**Challenges**
- a) Please quote the Monaca history word for word, starting with "COURTESY OF BEAVER" and going on through "sale to Rapp.".
- b) Write what comes next in the Monaca history, starting after its final sentence.

COURTESY OF BEAVER COUNTY BICENTENNIAL ATLAS

 

Monaca has been known by many names. A part of the area on which the borough now stands, then called "Appetite," was patented to one Ephraim Blaine in 1787. In 1813, Francis Helveti (or Helvedi, Helvety), described as a Polish nobleman, bought the large "Appetite" tract and raised sheep on it, but his venture was unsuccessful. Harmonist George Rapp, one of Helveti's creditors, complained in 1815 "about the risk Helvety is taking with the sheep," and in 1821, the property was sold at Sheriff's sale to Rapp.

In 1822, a town of sorts began when Stephen Phillips and John Graham purchased the property and established their "extensive boat yards" there. Phillips and Graham built numerous steamboats, including the "William Penn," which carried the Harmonists from their Indiana home to Beaver County and their last home at Economy. Seceders from the Harmony Society led by Count DeLeon in 1834 purchased the townsite from the boatmen, intending to establish a community, which they called "New Philadelphia." The "New Philadelphia" experiment dissolved and Count Leon departed, but many of the German settlers Leon had led there remained. In 1840 they incorporated the "Borough of Phillipsburg" from the Moon Township site. The first burgess was Frederick Charles Speyerer, and the first council Edward Acker, Jacob Schaffer, Henry Jung, George Forstner, and Adam Schule

Dr. Edward Acker established a "Watercure Sanatorium" in Phillipsburg in 1848, and in 1856 when the borough's first post office was established, it took the name "Water Cure." In 1865 Reverend William G. Taylor bought the Sanatorium buildings for his Soldiers' Orphans Home. The Home according to one of the students consisted of a "dormitory, dining room, schoolhouse, bathhouse, woodshed, carpenter shop and a two-acre playground. " It burned in 1876.

In 1866, "Thief Hall" was established to provide "a Christian college for the education of the youth of the Lutheran Church in Western Pennsylvania." In 1870, Thiel College was incorporated, but the College moved to Greenville in 1871.

**Data extract**
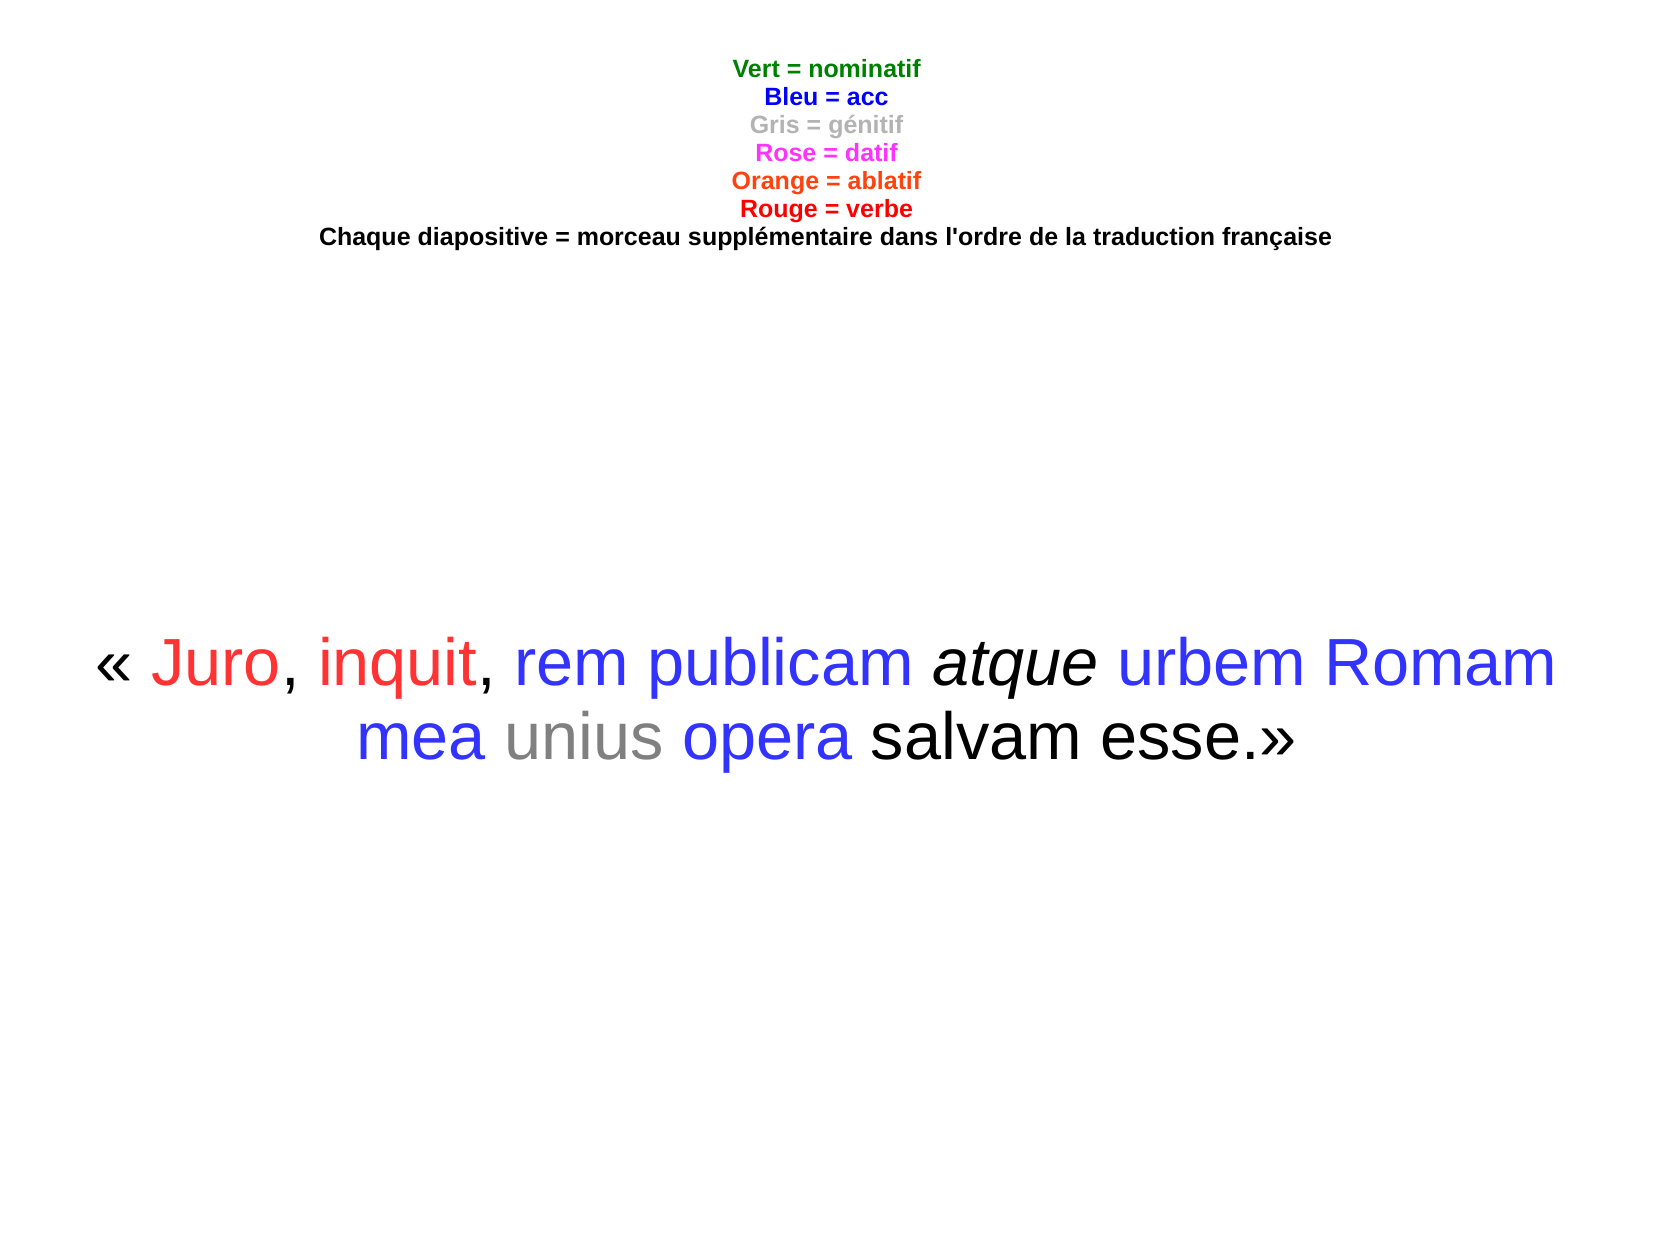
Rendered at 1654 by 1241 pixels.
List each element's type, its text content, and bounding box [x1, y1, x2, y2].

**Outputs for the tasks**
- a)
COURTESY OF BEAVER COUNTY BICENTENNIAL ATLAS

 

Monaca has been known by many names. A part of the area on which the borough now stands, then called "Appetite," was patented to one Ephraim Blaine in 1787. In 1813, Francis Helveti (or Helvedi, Helvety), described as a Polish nobleman, bought the large "Appetite" tract and raised sheep on it, but his venture was unsuccessful. Harmonist George Rapp, one of Helveti's creditors, complained in 1815 "about the risk Helvety is taking with the sheep," and in 1821, the property was sold at Sheriff's sale to Rapp.

- b)
In 1876, Caldwell's ATLAS described Phillipsburg as possessing "a population of 600, four stores, two hotels, a German Lutheran Church, a Methodist Church, and the Chapel at the Soldiers' Orphan School. It would be one of the best sites for a manufacturing establishment of any kind, especially if the new railroad is finished through it to Pittsburgh." The following year, the Pittsburgh and Lake Erie Railroad was built through town and manufacturing blossomed according to the ATLAS's prediction. Phoenix Glass Company began operations in 1880 as a "chimney factory," and continues the manufacture of glassware to this day. Other industries followed.

In 1892, the Borough's name changed again, this time to Monaca, after the French and Indian War era Indian Monacatootha. The shortened version of the name was first used by the Pittsburgh and Lake Erie Railroad on a station at the east end of town. Citizens who hitherto had crossed the river only by ferry were able to cross the first bridge to Rochester built in 1895. In 1930, it was replaced by the present bridge. In 1932, Monaca annexed the hilltop areas of Moon Township which constitute the Fourth and Fifth Wards of the Borough. This area is today largely built up as a residential district, while the commercial and manufacturing interests remain largely "downtown," in the original three wards.

By 1852, the borough had a "public brick school house" for the education of its young. In 1965, Monaca's new high school was opened "on the hill" at Allen Avenue and Ella Streets; an addition has recently been constructed to house the junior high school as well.